» **Task to complete**: Rewrite the text of all the data below as a JSON list of strings, one string per line, skipping blank lines and leaving out the pictures.

==== Input data

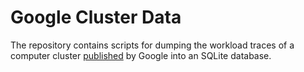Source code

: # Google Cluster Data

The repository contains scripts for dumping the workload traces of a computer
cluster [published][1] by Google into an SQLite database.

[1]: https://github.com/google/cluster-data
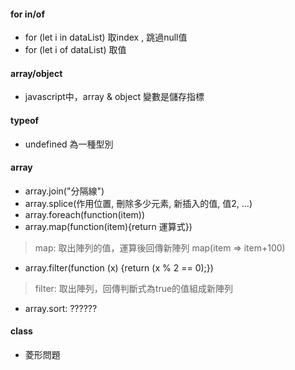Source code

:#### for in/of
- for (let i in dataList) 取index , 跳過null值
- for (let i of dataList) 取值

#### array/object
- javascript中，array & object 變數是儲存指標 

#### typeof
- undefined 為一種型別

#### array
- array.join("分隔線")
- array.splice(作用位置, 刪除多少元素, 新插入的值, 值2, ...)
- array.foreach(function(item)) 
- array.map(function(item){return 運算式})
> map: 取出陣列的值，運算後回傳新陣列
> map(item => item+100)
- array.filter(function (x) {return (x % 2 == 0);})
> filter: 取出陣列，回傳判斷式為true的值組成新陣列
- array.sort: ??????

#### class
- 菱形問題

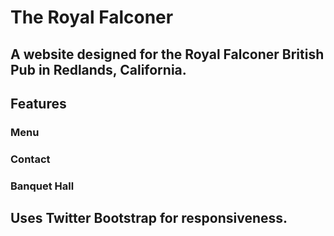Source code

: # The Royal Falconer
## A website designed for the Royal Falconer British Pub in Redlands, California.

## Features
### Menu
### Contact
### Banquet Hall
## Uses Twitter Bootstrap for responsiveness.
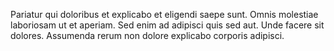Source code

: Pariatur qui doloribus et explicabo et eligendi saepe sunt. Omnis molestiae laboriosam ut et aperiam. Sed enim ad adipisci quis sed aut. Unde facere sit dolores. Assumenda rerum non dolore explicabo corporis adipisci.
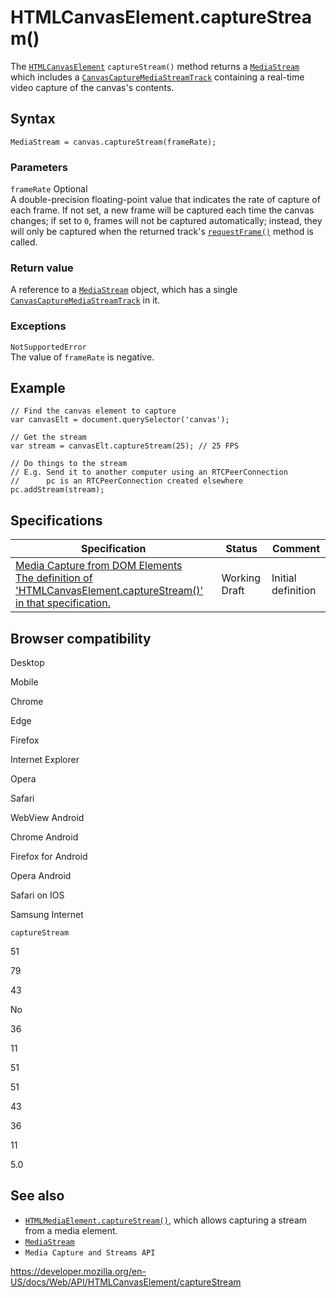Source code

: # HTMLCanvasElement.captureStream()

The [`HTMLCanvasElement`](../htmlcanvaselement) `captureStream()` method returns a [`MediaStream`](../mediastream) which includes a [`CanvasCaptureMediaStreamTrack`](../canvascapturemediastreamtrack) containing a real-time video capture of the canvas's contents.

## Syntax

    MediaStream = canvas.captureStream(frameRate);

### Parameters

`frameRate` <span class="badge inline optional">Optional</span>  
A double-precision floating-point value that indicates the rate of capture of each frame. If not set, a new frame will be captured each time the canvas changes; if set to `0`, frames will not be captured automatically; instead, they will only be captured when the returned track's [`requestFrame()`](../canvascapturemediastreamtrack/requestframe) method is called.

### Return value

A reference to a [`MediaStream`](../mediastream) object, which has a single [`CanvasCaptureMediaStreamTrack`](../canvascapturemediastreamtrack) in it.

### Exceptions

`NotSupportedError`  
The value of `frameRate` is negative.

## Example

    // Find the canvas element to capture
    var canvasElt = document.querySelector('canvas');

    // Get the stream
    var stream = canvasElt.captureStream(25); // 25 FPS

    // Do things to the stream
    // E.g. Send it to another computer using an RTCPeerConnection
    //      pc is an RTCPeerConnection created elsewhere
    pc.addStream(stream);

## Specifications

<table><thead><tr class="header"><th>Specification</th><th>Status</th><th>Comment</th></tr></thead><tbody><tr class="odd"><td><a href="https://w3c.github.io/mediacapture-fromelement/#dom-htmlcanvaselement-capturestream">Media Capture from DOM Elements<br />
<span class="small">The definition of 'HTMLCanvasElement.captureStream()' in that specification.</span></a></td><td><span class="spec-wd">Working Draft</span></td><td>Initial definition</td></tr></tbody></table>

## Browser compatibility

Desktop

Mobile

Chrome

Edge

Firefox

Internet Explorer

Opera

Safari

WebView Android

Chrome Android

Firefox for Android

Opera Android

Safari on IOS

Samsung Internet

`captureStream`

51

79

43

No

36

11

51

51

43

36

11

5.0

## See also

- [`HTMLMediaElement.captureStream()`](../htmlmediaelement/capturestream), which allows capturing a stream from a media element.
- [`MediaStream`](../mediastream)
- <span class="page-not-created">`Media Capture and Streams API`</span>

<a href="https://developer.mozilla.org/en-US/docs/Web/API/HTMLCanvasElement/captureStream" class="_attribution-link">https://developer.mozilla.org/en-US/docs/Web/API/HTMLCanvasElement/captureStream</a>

========

» **Output of the task**:
[
  "Source code",
  ": # Google Cluster Data",
  "The repository contains scripts for dumping the workload traces of a computer",
  "cluster [published][1] by Google into an SQLite database.",
  "[1]: https://github.com/google/cluster-data",
  "Source code",
  ":#### for in/of",
  "- for (let i in dataList) 取index , 跳過null值",
  "- for (let i of dataList) 取值",
  "#### array/object",
  "- javascript中，array & object 變數是儲存指標 ",
  "#### typeof",
  "- undefined 為一種型別",
  "#### array",
  "- array.join(\"分隔線\")",
  "- array.splice(作用位置, 刪除多少元素, 新插入的值, 值2, ...)",
  "- array.foreach(function(item)) ",
  "- array.map(function(item){return 運算式})",
  "> map: 取出陣列的值，運算後回傳新陣列",
  "> map(item => item+100)",
  "- array.filter(function (x) {return (x % 2 == 0);})",
  "> filter: 取出陣列，回傳判斷式為true的值組成新陣列",
  "- array.sort: ??????",
  "#### class",
  "- 菱形問題",
  "Source code",
  ": # The Royal Falconer",
  "## A website designed for the Royal Falconer British Pub in Redlands, California.",
  "## Features",
  "### Menu",
  "### Contact",
  "### Banquet Hall",
  "## Uses Twitter Bootstrap for responsiveness.",
  "Source code",
  ": Pariatur qui doloribus et explicabo et eligendi saepe sunt. Omnis molestiae laboriosam ut et aperiam. Sed enim ad adipisci quis sed aut. Unde facere sit dolores. Assumenda rerum non dolore explicabo corporis adipisci.",
  "Source code",
  ": # HTMLCanvasElement.captureStream()",
  "The [`HTMLCanvasElement`](../htmlcanvaselement) `captureStream()` method returns a [`MediaStream`](../mediastream) which includes a [`CanvasCaptureMediaStreamTrack`](../canvascapturemediastreamtrack) containing a real-time video capture of the canvas's contents.",
  "## Syntax",
  "    MediaStream = canvas.captureStream(frameRate);",
  "### Parameters",
  "`frameRate` <span class=\"badge inline optional\">Optional</span>  ",
  "A double-precision floating-point value that indicates the rate of capture of each frame. If not set, a new frame will be captured each time the canvas changes; if set to `0`, frames will not be captured automatically; instead, they will only be captured when the returned track's [`requestFrame()`](../canvascapturemediastreamtrack/requestframe) method is called.",
  "### Return value",
  "A reference to a [`MediaStream`](../mediastream) object, which has a single [`CanvasCaptureMediaStreamTrack`](../canvascapturemediastreamtrack) in it.",
  "### Exceptions",
  "`NotSupportedError`  ",
  "The value of `frameRate` is negative.",
  "## Example",
  "    // Find the canvas element to capture",
  "    var canvasElt = document.querySelector('canvas');",
  "    // Get the stream",
  "    var stream = canvasElt.captureStream(25); // 25 FPS",
  "    // Do things to the stream",
  "    // E.g. Send it to another computer using an RTCPeerConnection",
  "    //      pc is an RTCPeerConnection created elsewhere",
  "    pc.addStream(stream);",
  "## Specifications",
  "<table><thead><tr class=\"header\"><th>Specification</th><th>Status</th><th>Comment</th></tr></thead><tbody><tr class=\"odd\"><td><a href=\"https://w3c.github.io/mediacapture-fromelement/#dom-htmlcanvaselement-capturestream\">Media Capture from DOM Elements<br />",
  "<span class=\"small\">The definition of 'HTMLCanvasElement.captureStream()' in that specification.</span></a></td><td><span class=\"spec-wd\">Working Draft</span></td><td>Initial definition</td></tr></tbody></table>",
  "## Browser compatibility",
  "Desktop",
  "Mobile",
  "Chrome",
  "Edge",
  "Firefox",
  "Internet Explorer",
  "Opera",
  "Safari",
  "WebView Android",
  "Chrome Android",
  "Firefox for Android",
  "Opera Android",
  "Safari on IOS",
  "Samsung Internet",
  "`captureStream`",
  "51",
  "79",
  "43",
  "No",
  "36",
  "11",
  "51",
  "51",
  "43",
  "36",
  "11",
  "5.0",
  "## See also",
  "- [`HTMLMediaElement.captureStream()`](../htmlmediaelement/capturestream), which allows capturing a stream from a media element.",
  "- [`MediaStream`](../mediastream)",
  "- <span class=\"page-not-created\">`Media Capture and Streams API`</span>",
  "<a href=\"https://developer.mozilla.org/en-US/docs/Web/API/HTMLCanvasElement/captureStream\" class=\"_attribution-link\">https://developer.mozilla.org/en-US/docs/Web/API/HTMLCanvasElement/captureStream</a>"
]